> [Exercise prompt]:
Would you copy out each line of the records below that includes the word "timeout"?

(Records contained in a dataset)
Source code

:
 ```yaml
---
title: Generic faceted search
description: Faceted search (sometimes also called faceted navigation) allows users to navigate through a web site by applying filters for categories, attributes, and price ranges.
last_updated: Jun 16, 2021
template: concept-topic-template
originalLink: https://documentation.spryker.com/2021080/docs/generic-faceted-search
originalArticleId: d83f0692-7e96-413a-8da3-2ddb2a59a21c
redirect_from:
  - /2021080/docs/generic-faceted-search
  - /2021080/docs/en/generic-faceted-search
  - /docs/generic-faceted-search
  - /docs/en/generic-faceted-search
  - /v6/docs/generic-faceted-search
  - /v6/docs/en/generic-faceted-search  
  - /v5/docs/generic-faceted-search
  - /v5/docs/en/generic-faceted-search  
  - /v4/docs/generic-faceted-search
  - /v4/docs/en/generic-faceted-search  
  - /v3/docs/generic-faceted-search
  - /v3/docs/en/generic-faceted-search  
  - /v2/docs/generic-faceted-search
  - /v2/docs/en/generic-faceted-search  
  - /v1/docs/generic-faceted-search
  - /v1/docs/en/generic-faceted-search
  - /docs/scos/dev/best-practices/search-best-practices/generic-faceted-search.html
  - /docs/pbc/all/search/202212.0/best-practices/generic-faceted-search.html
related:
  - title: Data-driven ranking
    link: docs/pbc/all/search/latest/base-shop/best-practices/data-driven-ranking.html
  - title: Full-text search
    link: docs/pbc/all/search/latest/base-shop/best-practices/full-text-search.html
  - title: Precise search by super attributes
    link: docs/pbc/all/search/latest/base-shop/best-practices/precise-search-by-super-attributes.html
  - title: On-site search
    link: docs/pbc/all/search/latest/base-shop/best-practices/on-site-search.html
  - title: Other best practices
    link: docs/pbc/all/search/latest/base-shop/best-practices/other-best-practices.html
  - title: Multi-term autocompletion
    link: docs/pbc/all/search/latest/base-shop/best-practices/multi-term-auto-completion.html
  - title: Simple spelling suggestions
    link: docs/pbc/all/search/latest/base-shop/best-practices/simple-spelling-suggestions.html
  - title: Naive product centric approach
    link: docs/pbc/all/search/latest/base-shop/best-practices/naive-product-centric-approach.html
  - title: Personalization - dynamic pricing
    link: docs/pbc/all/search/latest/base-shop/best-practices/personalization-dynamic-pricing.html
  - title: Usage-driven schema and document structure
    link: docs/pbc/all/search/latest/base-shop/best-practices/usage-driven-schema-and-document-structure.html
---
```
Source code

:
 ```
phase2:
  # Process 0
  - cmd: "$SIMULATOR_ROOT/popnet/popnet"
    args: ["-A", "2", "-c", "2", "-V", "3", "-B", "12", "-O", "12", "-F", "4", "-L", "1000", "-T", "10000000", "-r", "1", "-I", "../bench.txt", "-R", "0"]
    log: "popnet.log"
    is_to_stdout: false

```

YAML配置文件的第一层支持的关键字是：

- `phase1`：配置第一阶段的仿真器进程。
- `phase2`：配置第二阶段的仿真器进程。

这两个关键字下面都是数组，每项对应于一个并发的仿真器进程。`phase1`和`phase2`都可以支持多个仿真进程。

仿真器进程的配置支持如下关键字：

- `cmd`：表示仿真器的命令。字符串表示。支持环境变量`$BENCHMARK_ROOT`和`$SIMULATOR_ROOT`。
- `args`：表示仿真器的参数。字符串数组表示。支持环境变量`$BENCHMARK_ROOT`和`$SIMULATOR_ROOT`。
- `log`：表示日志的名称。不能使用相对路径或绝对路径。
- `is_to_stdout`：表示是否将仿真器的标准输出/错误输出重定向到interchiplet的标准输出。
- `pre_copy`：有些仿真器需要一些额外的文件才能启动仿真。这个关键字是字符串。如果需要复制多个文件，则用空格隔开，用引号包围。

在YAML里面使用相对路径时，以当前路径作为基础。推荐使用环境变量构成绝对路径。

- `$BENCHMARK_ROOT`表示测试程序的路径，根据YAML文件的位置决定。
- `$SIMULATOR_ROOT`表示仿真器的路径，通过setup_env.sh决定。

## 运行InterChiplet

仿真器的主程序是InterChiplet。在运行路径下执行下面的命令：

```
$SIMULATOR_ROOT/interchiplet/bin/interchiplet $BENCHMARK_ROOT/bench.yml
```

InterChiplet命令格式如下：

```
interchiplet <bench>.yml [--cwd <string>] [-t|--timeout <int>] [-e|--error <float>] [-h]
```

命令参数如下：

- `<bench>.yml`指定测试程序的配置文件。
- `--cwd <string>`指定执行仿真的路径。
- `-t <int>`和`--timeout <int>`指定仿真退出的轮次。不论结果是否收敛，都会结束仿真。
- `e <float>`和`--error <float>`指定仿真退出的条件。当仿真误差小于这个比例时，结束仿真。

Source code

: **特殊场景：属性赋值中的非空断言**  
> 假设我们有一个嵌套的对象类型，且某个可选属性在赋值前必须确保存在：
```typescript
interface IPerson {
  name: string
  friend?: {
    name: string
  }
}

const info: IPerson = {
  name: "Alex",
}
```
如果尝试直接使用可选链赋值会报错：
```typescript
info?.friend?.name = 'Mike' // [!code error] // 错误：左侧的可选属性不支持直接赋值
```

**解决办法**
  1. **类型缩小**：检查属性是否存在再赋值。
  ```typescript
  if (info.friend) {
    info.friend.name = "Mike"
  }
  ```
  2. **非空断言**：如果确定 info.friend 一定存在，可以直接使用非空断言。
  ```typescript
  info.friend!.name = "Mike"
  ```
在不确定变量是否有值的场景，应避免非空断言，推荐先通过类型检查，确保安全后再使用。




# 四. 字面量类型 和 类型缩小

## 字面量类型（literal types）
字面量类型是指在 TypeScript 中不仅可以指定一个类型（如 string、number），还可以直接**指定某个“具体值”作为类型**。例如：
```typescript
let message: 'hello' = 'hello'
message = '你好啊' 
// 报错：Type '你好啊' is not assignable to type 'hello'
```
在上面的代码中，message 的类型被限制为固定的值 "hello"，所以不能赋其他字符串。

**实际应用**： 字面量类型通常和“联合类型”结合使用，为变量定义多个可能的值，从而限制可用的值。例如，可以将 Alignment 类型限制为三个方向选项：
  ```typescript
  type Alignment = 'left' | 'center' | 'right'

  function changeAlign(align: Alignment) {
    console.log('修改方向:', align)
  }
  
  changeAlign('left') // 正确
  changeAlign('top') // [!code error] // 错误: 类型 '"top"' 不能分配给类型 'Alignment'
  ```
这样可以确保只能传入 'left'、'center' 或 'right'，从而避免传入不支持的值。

> [Written response]:
interchiplet <bench>.yml [--cwd <string>] [-t|--timeout <int>] [-e|--error <float>] [-h]
- `-t <int>`和`--timeout <int>`指定仿真退出的轮次。不论结果是否收敛，都会结束仿真。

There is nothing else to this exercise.